:: EXERCISE PASSAGE ::

The installation of the sample and sensors followed the steps that are described in the following. First, a coupling medium (Model: PXUAC, produced by Pengxiang Technology Company, Changsha, Hunan province, China) was smeared evenly on the surface of a salt sample to ensure full contact between the sample and the surrounding medium. Second, UWS-A and UWS-B (as shown in Figure 1b) were placed at both ends of the sample. In order to keep the sample away from a high-pressure liquid in the chamber, UWS-A, UWS-B, and the salt sample were sealed together by rubber thermoplastic casing. Subsequently, the rock sample was set on the base of the rock mechanics testing machine, and axial strain gauges, lateral strain gauge, and AE sensors were fixed around the sample. Each sensor is designed with grooves for holding the spring. The arrangement of AE sensors presents a characteristic of spatial symmetrical distribution, and the distance between them should be as far as possible to ensure a wider range of monitoring. Meanwhile, the operability of sensor installation should also be considered. The arrangement of the different sensors is shown in Figure 1b and the layouts of six AE sensors are shown in Figure 1c.

3. Experimental Results

3.1. Deformation Characteristics

Salt rock is a kind of “soft” rock, which does not show “yield” characteristics under triaxial stress conditions. The higher the confining pressure level, the more obvious this feature becomes [32]. A typical axial stress–strain relationship of a “hard” rock under a triaxial compression test is presented in Figure 2a [33]. The stages of crack closure, elastic behavior, stabilized-growth of cracks, and accelerated-growth of cracks can be clearly distinguished. However, these clear boundaries between the different stages are not present for rock salt, as shown in Figure 2b. Not only is the crack closure stage unclear, but also the peak stress cannot be easily detected. Even though its axial strain had exceeded 5%, rock salt still had a higher load carrying capacity. Based on the axial stress–strain curve and volume strain information, the deformation process of rock salt can be divided into four stages (Figure 2b): the elastic compression stage, the brittle-ductile transition with crack initiation, the brittle-ductile transition with damage initiation, and the plastic deformation and strain hardening stage [29,34]. The details of these stages are, as follows.
Stage I, the elastic compression stage (OB). When the rock was drilled from the deep underground, its original structures were disturbed due to the reduction of the surrounding stress [35]. In this stage, the salt crystal became more compact under compressive stress from three directions, which could be regarded as compensation for artificial structural disturbance that is caused by excavation. The elastic compression stage was a short-term and completely reversible process. The first part of this stage was primary crack closure. Subsequently, axial stress–strain curves and volumetric deformation were dominated by a linear change responding to the increasing of loading stress. The modulus of elasticity can be obtained by this linear slope of the axial stress–strain curve. This stage ended at the elastic linearity boundary, which is also called the crack initiation threshold (point B in Figure 2b).

:::
:: DATA PROVIDED ::

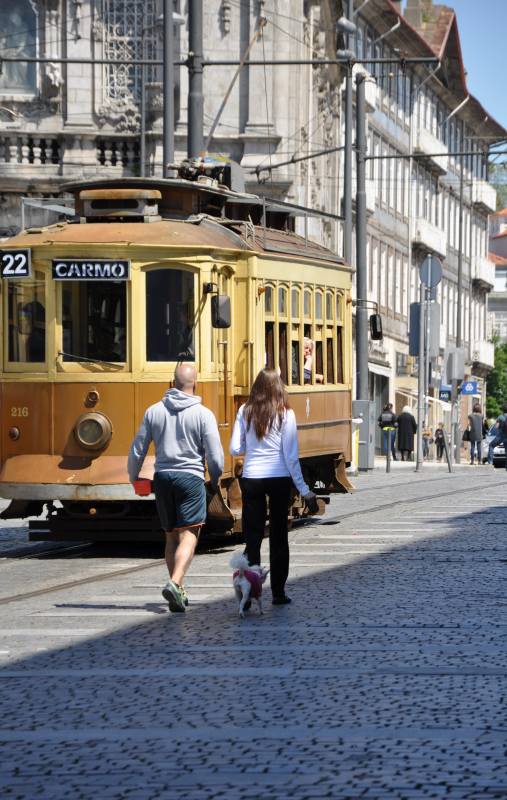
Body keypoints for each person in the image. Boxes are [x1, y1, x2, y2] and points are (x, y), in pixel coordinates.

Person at [128, 364, 224, 612]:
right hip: (190, 478)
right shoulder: (204, 414)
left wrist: (133, 474)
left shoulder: (154, 411)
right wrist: (215, 478)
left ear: (172, 383)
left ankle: (178, 591)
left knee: (170, 535)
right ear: (196, 383)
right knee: (189, 535)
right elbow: (214, 456)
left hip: (162, 478)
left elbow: (138, 447)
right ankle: (174, 582)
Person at [230, 368, 317, 605]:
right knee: (279, 536)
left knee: (253, 537)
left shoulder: (244, 411)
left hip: (252, 478)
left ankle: (249, 592)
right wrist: (304, 489)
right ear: (278, 387)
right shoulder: (285, 414)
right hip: (278, 478)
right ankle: (278, 592)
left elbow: (235, 449)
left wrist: (253, 446)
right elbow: (290, 457)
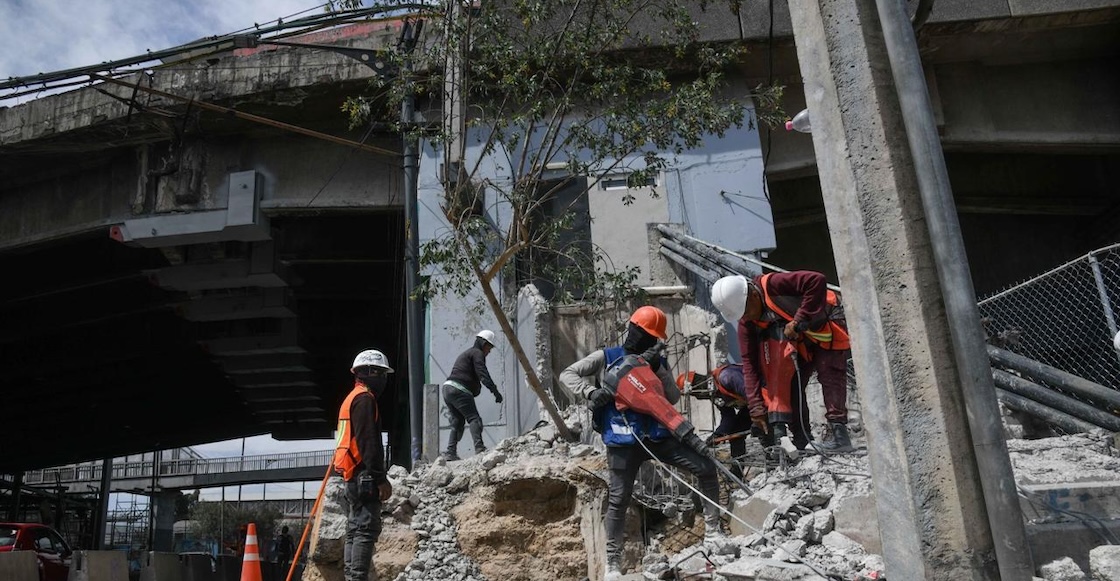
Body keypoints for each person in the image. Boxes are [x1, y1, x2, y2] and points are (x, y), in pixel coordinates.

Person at [560, 306, 730, 580]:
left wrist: (656, 368)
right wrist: (591, 392)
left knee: (705, 466)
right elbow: (568, 374)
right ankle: (612, 564)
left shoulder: (655, 362)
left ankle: (712, 532)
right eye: (637, 330)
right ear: (631, 327)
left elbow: (672, 397)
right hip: (622, 440)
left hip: (659, 437)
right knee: (618, 499)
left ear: (653, 340)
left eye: (646, 335)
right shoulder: (607, 357)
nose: (638, 337)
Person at [711, 271, 854, 452]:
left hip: (826, 318)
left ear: (754, 295)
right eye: (742, 315)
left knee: (829, 373)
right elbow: (749, 365)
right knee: (792, 383)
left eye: (746, 311)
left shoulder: (773, 284)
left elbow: (817, 280)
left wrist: (799, 318)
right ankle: (803, 441)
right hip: (803, 336)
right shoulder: (747, 323)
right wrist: (756, 407)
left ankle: (840, 436)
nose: (746, 317)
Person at [333, 349, 394, 581]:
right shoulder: (364, 399)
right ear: (370, 373)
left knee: (354, 530)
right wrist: (380, 477)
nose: (383, 379)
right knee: (365, 529)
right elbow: (368, 440)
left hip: (351, 474)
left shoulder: (351, 398)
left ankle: (352, 577)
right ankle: (356, 578)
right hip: (363, 475)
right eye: (381, 374)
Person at [441, 330, 504, 460]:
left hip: (447, 388)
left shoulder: (468, 353)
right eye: (489, 347)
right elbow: (483, 374)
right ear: (483, 343)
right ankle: (479, 448)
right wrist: (495, 392)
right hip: (459, 389)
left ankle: (450, 452)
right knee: (474, 419)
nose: (489, 351)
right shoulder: (477, 353)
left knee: (457, 422)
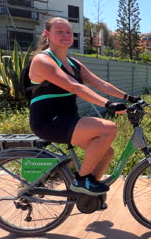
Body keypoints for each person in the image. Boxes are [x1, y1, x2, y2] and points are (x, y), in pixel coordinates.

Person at [28, 17, 138, 196]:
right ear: (48, 35)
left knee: (106, 153)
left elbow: (101, 84)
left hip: (68, 120)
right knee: (109, 128)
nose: (66, 35)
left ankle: (87, 194)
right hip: (49, 121)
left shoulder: (73, 63)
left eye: (69, 32)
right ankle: (82, 180)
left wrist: (130, 97)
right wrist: (108, 104)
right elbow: (75, 87)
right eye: (60, 31)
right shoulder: (42, 60)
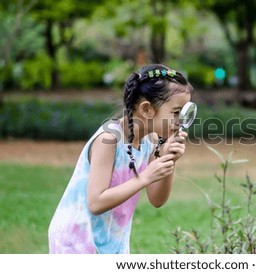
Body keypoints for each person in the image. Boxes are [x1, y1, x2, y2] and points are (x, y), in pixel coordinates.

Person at [48, 64, 194, 253]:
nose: (180, 121)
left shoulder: (151, 140)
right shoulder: (108, 140)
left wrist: (170, 160)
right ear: (147, 109)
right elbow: (96, 202)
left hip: (112, 241)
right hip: (76, 240)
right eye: (176, 113)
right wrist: (144, 177)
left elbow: (157, 199)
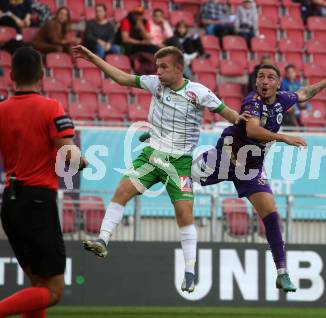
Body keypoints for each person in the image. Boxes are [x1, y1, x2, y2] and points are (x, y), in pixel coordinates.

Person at [71, 45, 250, 293]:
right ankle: (103, 239)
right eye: (157, 67)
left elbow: (226, 112)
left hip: (180, 162)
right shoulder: (155, 84)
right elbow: (122, 77)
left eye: (164, 67)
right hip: (152, 155)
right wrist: (93, 58)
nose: (159, 72)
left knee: (184, 214)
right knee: (122, 190)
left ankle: (189, 271)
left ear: (179, 68)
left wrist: (241, 122)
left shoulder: (198, 92)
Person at [192, 63, 326, 292]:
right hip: (223, 160)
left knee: (271, 215)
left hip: (251, 169)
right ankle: (158, 145)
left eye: (270, 77)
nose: (264, 81)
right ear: (256, 82)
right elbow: (252, 131)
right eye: (261, 77)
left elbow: (303, 93)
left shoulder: (283, 99)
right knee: (180, 175)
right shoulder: (252, 102)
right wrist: (283, 137)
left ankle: (282, 273)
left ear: (278, 84)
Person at [0, 47, 86, 317]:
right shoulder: (51, 108)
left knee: (37, 284)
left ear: (11, 75)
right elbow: (69, 156)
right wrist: (83, 162)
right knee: (54, 290)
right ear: (42, 74)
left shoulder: (1, 109)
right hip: (38, 201)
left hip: (10, 203)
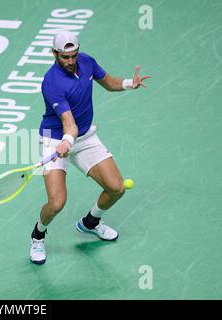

:::

Rewrite the paragraph of the salt rock passage that begins "Stage I, the elastic compression stage" as a brief bulleted list that keeps its main facts.

- Stage I is the elastic compression stage (OB).
- Drilling the rock from deep underground disturbed its original structures because the surrounding stress was reduced.
- Compressive stress from three directions made the salt crystal more compact. This can be seen as compensating for the structural disturbance caused by excavation.
- The stage was short-term and completely reversible.
- It began with primary crack closure.
- Next, axial stress–strain curves and volumetric deformation changed linearly as the loading stress increased.
- The modulus of elasticity can be obtained from the linear slope of the axial stress–strain curve.
- The stage ended at the elastic linearity boundary, also called the crack initiation threshold (point B in Figure 2b).